ASSIGNED TASK —
When the string "lines" occurs in a line of the records, show that line.

SUPPLIED RECORDS —

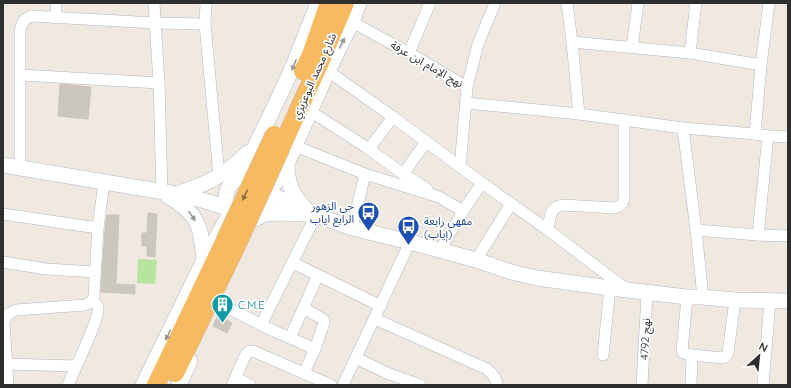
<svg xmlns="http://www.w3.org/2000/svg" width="791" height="388" font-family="Quicksand,'Noto Sans Arabic',sans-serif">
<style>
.green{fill:#b6e59e}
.building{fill:#cbc7bf;stroke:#cbc5ba}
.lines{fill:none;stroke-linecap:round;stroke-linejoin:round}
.minor-casing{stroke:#b4b7c1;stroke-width:12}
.secondary-casing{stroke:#b4b7c1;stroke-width:16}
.trunk-casing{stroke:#c9c9c9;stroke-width:19}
.minor{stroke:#fff;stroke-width:11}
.secondary{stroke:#fff;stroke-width:15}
.trunk{stroke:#f8ba60;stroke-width:18}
.trunk-bridge-casing{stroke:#c9c9c9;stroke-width:19;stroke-linecap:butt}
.trunk-bridge{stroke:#f8ba60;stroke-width:18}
.oneway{fill:#969696}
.oneway2{fill:#896d44}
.labels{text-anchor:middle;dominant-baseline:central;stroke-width:3.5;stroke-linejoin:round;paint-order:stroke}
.street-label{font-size:11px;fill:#2e2e2e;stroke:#fff}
.transit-label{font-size:11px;fill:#164399;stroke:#fff;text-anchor:end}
.culture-label{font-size:11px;fill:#0d838f;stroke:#fff;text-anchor:start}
</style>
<rect width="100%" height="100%" fill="#efe9e1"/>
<polygon class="green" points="138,259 157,260 155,284 137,283"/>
<g class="building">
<polygon points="60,84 91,87 88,119 58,116"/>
<polygon points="148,213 157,214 155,257 147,256 147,246 142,246 142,233 147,233"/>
<polygon points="107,215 119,215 116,284 135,285 135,294 101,292 105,229"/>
<polygon points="218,315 232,323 227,333 213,326"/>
</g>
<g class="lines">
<defs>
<g id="minor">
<polyline points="154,3 159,83 162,192"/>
<polyline points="206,3 205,24 219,176"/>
<polyline points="567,3 572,42 579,114"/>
<polyline points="56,18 56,3"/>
<polyline points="352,22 409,53 467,87 478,44 495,3"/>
<polyline points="572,42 690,53 761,65"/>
<polyline points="632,48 638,3"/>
<polyline points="409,53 430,3"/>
<polyline points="690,53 696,3"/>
<polyline points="328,71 393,117 482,183 548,230 626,289"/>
<polyline points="21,75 159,83"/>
<polyline points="466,103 579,114 683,128 755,134 768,136 788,137"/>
<polyline points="310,111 369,149 403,174 427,189"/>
<polyline points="683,128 696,230 703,297"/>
<polyline points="755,134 761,65 769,3"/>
<polyline points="295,146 365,174 439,197 463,211"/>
<polyline points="369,149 393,117"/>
<polyline points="460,167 467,87"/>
<polyline points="20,168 20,30 24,20 31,16 155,23 205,24"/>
<polyline points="403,174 426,142"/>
<polyline points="3,214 98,228"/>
<polyline points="352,228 365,174"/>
<path d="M 548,230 C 550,219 549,207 563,205 L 615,208 C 621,206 623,204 624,199 L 624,120"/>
<polyline points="696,230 758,235 788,236"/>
<polyline points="758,235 768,136"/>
<polyline points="440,250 463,211 482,183"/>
<polyline points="476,260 511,204"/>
<polyline points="3,262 46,269 95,272"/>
<polyline points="293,263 381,306"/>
<polyline points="687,297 682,351 683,353 692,355 723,358 725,357 728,353 735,300"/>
<polyline points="218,303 274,331 315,349"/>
<polyline points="303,308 321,318 324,320 324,323 315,349 304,373"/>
<path d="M 375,319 L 487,369 C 492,373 497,378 497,385"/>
<polyline points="261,325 316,215"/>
<polyline points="290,338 318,275"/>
<polyline points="603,355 610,288"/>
<polyline points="356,358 387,373 420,385"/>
<polyline points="6,364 76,366"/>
<polyline points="236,378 250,385"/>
<path d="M 8,385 L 4,323 C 6,315 9,313 16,310 L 85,305 L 92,301 L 94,296 L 98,228 L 104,182"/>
<path d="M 68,385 C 73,373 100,317 98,308 C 98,305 95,303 92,301"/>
<polyline points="232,385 246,354 250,351 253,351 331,385"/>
<polyline points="343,385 410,242"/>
<polyline points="642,385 647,293"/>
<polyline points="691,385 692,355"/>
<polyline points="763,385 770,301"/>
</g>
<g id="secondary">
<path d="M 287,164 C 287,182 292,195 305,208"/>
<polyline points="3,165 176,194 202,200 228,208"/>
<circle cx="248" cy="198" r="22"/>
<polyline points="240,177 269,118 291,71 318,3"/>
<polyline points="269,191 279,178 287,164 328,71 352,22 359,3"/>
<path d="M 176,194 C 203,186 228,174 247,153"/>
<polyline points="270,194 316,215 352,228 410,242 476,260 511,272 537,278 610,288 687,297 703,297 735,300 788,301"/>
<path d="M 168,196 C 199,214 201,226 204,260"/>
<polyline points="264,214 279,213 307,214"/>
<polyline points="143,385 204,260 229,215"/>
<polyline points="179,385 190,361"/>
</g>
<g id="trunk">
<polyline points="303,71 311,55 329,3"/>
<polyline points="281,148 321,60 345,3"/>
<polyline points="175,373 237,245"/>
<polyline points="156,385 225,240"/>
</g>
</defs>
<use href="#minor" class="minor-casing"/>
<use href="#secondary" class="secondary-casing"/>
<use href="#trunk" class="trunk-casing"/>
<use href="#minor" class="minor"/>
<use href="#secondary" class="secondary"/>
<use href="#trunk" class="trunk"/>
<defs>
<g id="trunk-bridge">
<polyline points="225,240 274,135"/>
<polyline points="237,245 281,148"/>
</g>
</defs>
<use href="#trunk-bridge" class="trunk-bridge-casing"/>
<use href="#trunk-bridge" class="trunk-bridge"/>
</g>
<defs><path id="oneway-solid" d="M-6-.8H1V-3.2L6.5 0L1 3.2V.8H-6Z"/></defs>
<g class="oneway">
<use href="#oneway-solid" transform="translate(342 43) rotate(-64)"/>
<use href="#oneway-solid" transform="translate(294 65) rotate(112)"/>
<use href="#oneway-solid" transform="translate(192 216) rotate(55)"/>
<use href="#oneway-solid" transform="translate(168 335) rotate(116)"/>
</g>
<use class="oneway2" href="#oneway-solid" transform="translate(245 195) rotate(115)"/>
<defs>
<symbol id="bus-pin" viewBox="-11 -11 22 30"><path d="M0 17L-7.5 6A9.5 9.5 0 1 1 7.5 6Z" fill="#1a4fb4" stroke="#fff"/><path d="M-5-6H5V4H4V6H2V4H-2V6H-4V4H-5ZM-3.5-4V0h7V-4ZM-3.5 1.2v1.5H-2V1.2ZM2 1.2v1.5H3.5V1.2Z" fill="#fff"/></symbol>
<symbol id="building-pin" viewBox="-11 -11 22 30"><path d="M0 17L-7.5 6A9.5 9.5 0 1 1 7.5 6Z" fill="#0f9aa8" stroke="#fff"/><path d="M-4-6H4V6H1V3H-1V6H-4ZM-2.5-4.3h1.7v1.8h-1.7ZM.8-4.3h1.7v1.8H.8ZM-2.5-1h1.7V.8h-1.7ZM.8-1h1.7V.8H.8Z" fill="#fff"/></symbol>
</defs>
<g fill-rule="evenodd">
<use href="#bus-pin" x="356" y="200" width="25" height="34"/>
<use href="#bus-pin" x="396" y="214" width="25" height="34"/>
<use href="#building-pin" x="210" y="292" width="25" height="34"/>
</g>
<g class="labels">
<g class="street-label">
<text transform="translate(427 64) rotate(30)">نهج الإمام ابن عرفة</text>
<text transform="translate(314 76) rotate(-66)">شارع محمد البوعزيزي</text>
<text transform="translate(645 339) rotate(-87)">نهج 4792</text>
</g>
<g class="transit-label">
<text x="354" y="206">حي الزهور<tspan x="354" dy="13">الرابع اياب</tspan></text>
<text x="424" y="221" text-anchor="start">مقهى رابعة<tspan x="424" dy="13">(إياب)</tspan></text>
</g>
<g class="culture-label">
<text x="238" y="305">C.M.E</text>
</g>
</g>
<rect width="791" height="388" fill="none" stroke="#2e2e2e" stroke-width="8"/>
<g transform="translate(759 356) rotate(27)" stroke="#ffffff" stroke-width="3" paint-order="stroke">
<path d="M0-3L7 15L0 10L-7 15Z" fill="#2e2e2e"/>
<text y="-6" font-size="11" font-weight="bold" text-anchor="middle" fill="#2e2e2e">N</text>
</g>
</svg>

RESPONSE —
.lines{fill:none;stroke-linecap:round;stroke-linejoin:round}
<g class="lines">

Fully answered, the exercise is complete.